ASSIGNMENT: All lines from the one that contains "X101000000Y-50000000D02*" to the end of the data must be retyped exactly. Pictures are not retyped.

========================================

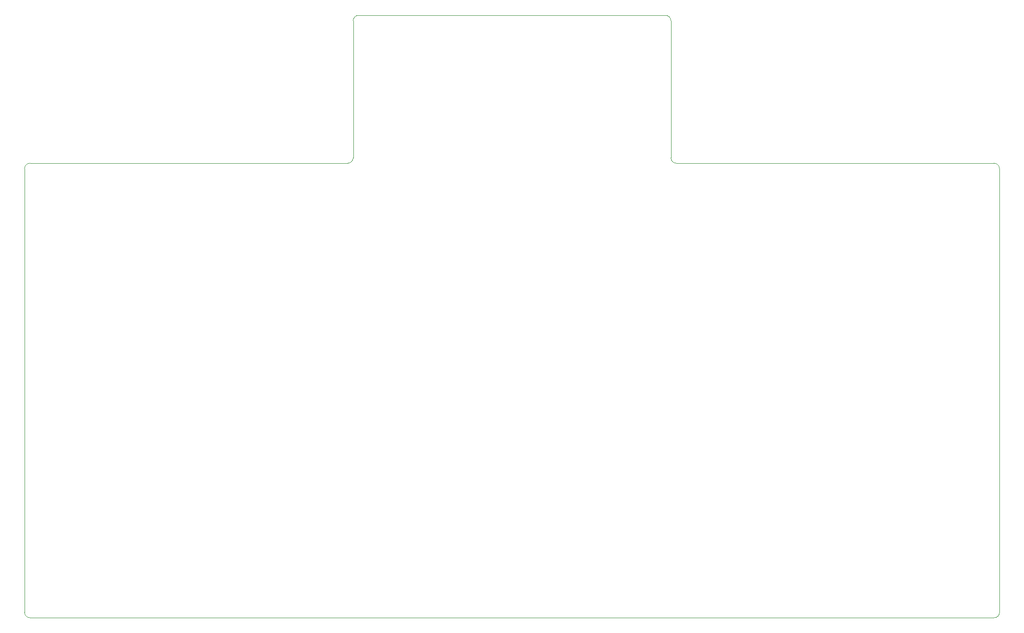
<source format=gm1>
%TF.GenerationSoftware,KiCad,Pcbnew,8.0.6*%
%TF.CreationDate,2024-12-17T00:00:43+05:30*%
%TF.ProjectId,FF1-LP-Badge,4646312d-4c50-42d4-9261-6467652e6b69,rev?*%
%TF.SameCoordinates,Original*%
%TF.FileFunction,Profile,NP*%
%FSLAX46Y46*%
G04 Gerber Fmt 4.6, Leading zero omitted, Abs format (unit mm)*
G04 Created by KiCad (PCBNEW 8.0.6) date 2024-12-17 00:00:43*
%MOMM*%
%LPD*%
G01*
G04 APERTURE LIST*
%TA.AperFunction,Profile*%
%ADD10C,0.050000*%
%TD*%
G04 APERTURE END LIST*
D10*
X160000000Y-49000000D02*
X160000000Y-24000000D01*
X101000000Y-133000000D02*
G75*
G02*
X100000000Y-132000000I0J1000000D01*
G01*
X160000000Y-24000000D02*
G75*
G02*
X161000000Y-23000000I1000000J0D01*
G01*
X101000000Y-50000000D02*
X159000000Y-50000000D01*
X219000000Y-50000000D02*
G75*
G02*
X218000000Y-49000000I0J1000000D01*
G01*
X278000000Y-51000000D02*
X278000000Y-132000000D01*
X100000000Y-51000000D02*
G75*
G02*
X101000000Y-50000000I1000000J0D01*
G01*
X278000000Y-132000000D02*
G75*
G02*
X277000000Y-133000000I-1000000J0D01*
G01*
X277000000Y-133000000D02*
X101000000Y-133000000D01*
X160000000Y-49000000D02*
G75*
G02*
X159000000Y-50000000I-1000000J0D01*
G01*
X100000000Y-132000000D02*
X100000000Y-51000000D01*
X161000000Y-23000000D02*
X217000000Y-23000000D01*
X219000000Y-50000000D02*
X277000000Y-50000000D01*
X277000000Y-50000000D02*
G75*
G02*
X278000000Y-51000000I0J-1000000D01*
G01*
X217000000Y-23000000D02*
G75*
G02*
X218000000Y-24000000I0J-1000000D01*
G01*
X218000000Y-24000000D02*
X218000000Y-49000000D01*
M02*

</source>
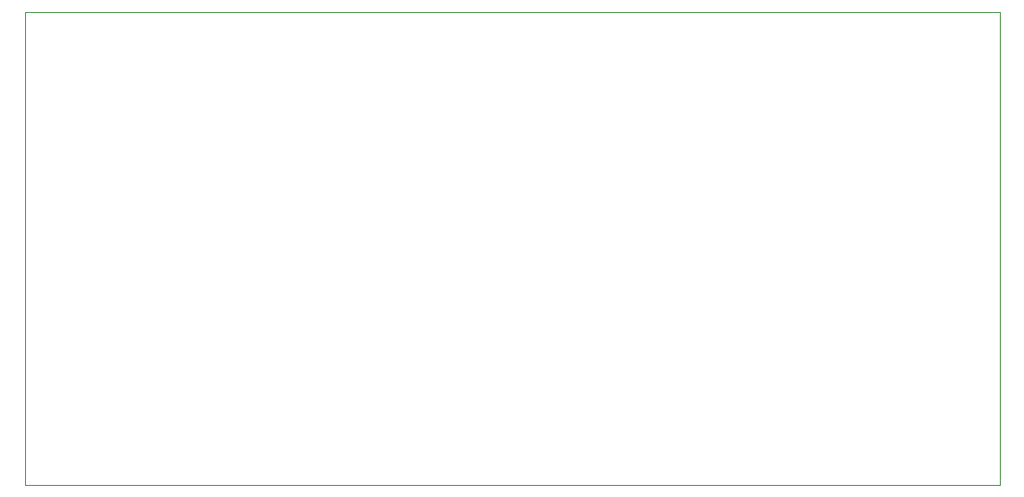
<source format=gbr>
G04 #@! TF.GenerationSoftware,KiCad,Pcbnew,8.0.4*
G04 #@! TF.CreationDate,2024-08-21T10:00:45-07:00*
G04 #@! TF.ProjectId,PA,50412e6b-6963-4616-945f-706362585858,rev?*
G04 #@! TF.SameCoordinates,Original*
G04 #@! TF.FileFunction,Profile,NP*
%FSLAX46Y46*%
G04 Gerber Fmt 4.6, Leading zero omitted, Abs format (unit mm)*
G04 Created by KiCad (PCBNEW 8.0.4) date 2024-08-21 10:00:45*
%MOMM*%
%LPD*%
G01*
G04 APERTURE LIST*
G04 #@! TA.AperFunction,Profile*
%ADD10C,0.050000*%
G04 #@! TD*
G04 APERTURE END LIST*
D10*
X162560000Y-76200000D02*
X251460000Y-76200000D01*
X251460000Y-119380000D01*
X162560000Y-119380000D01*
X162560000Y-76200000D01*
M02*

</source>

========================================

OUTPUT OF THE TASK:
X101000000Y-50000000D02*
X159000000Y-50000000D01*
X219000000Y-50000000D02*
G75*
G02*
X218000000Y-49000000I0J1000000D01*
G01*
X278000000Y-51000000D02*
X278000000Y-132000000D01*
X100000000Y-51000000D02*
G75*
G02*
X101000000Y-50000000I1000000J0D01*
G01*
X278000000Y-132000000D02*
G75*
G02*
X277000000Y-133000000I-1000000J0D01*
G01*
X277000000Y-133000000D02*
X101000000Y-133000000D01*
X160000000Y-49000000D02*
G75*
G02*
X159000000Y-50000000I-1000000J0D01*
G01*
X100000000Y-132000000D02*
X100000000Y-51000000D01*
X161000000Y-23000000D02*
X217000000Y-23000000D01*
X219000000Y-50000000D02*
X277000000Y-50000000D01*
X277000000Y-50000000D02*
G75*
G02*
X278000000Y-51000000I0J-1000000D01*
G01*
X217000000Y-23000000D02*
G75*
G02*
X218000000Y-24000000I0J-1000000D01*
G01*
X218000000Y-24000000D02*
X218000000Y-49000000D01*
M02*

</source>
<source format=gbr>
G04 #@! TF.GenerationSoftware,KiCad,Pcbnew,8.0.4*
G04 #@! TF.CreationDate,2024-08-21T10:00:45-07:00*
G04 #@! TF.ProjectId,PA,50412e6b-6963-4616-945f-706362585858,rev?*
G04 #@! TF.SameCoordinates,Original*
G04 #@! TF.FileFunction,Profile,NP*
%FSLAX46Y46*%
G04 Gerber Fmt 4.6, Leading zero omitted, Abs format (unit mm)*
G04 Created by KiCad (PCBNEW 8.0.4) date 2024-08-21 10:00:45*
%MOMM*%
%LPD*%
G01*
G04 APERTURE LIST*
G04 #@! TA.AperFunction,Profile*
%ADD10C,0.050000*%
G04 #@! TD*
G04 APERTURE END LIST*
D10*
X162560000Y-76200000D02*
X251460000Y-76200000D01*
X251460000Y-119380000D01*
X162560000Y-119380000D01*
X162560000Y-76200000D01*
M02*

</source>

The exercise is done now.